-- Exercise details --
Within the entries below, please return exactly the lines from the one with "left knee: (237, 211)" through the one with "right eye: (349, 267)", leaving out any pictures.

Data records
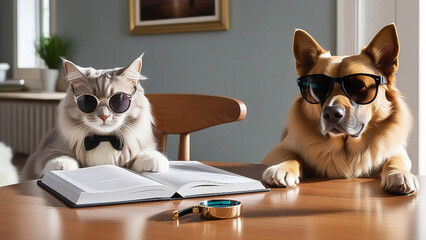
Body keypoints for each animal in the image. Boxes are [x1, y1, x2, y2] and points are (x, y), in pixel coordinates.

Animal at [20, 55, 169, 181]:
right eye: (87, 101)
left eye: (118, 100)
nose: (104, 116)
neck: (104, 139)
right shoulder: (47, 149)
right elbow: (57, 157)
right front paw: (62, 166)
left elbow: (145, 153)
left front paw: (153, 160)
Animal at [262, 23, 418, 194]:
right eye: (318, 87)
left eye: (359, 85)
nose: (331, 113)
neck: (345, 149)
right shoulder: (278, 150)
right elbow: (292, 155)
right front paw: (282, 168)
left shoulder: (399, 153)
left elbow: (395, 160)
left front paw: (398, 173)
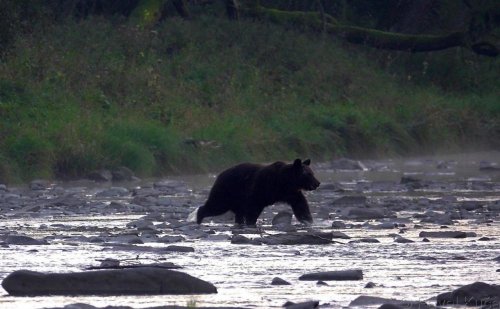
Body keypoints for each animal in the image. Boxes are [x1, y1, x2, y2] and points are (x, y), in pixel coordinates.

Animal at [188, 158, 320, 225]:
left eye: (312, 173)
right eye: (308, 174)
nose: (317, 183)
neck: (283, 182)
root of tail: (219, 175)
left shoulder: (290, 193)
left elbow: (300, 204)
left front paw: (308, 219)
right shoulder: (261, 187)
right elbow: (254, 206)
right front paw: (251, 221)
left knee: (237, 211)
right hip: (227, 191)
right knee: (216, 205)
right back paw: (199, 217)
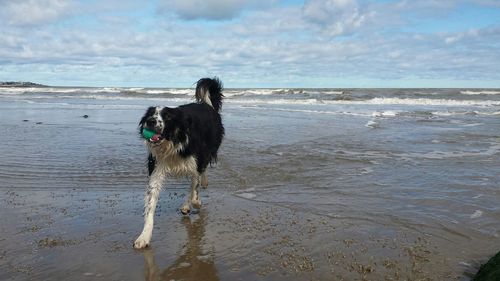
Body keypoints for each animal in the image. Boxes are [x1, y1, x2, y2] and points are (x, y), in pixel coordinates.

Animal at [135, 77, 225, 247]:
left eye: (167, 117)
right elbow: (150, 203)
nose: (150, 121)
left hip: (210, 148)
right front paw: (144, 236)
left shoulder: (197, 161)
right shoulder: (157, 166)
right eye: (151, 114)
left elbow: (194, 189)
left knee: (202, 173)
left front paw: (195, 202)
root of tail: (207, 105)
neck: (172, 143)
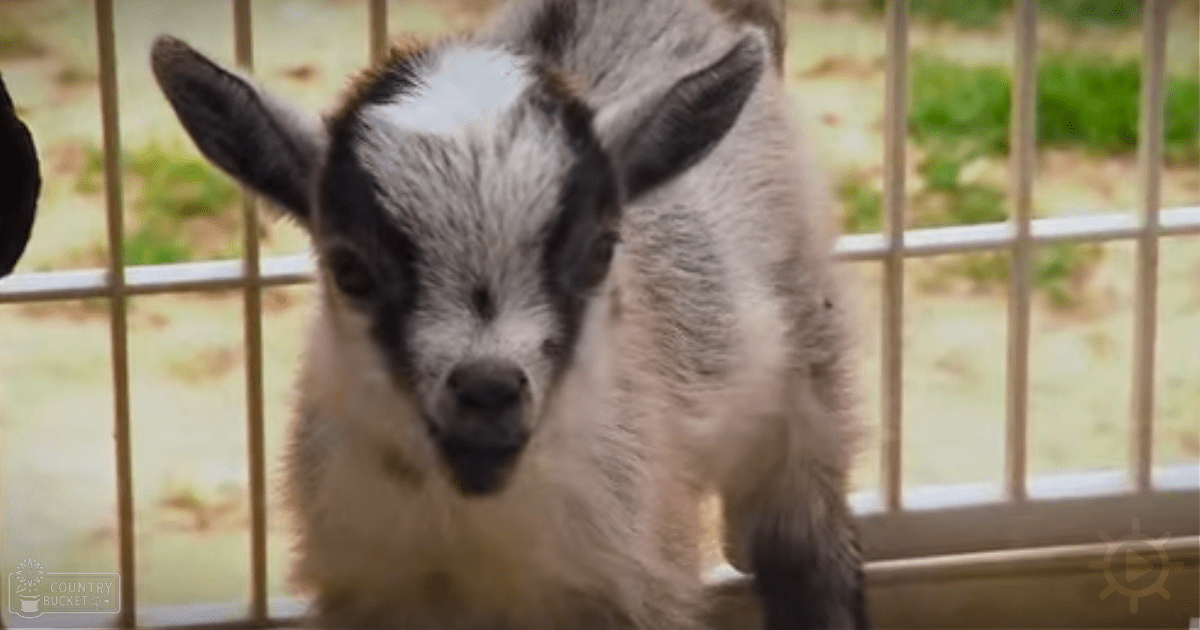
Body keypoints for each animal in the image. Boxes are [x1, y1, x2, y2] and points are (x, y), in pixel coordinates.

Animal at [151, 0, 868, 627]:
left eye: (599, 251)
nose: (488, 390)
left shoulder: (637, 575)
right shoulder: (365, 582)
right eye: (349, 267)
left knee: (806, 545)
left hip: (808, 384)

-- Output for this exercise --
left knee: (237, 211)
right hip: (227, 191)
right knee: (216, 205)
right back paw: (199, 217)
Body keypoints for each animal in the image. Boxes are [x1, y1, x2, y2] and points are (x, y), in pixel coordinates.

Animal at [135, 77, 225, 247]:
left eye: (167, 117)
right elbow: (150, 203)
nose: (150, 121)
left hip: (210, 148)
right front paw: (144, 236)
left shoulder: (197, 161)
right shoulder: (157, 166)
right eye: (151, 114)
left elbow: (194, 189)
left knee: (202, 173)
left front paw: (195, 202)
root of tail: (207, 105)
neck: (172, 143)
Body keypoints for each animal in the image. Boxes are [x1, y1, x2, y2] and points are (x, y), in pixel coordinates.

Animal at [151, 0, 868, 627]:
left eye: (599, 251)
nose: (488, 390)
left shoulder: (637, 575)
right shoulder: (365, 582)
right eye: (349, 267)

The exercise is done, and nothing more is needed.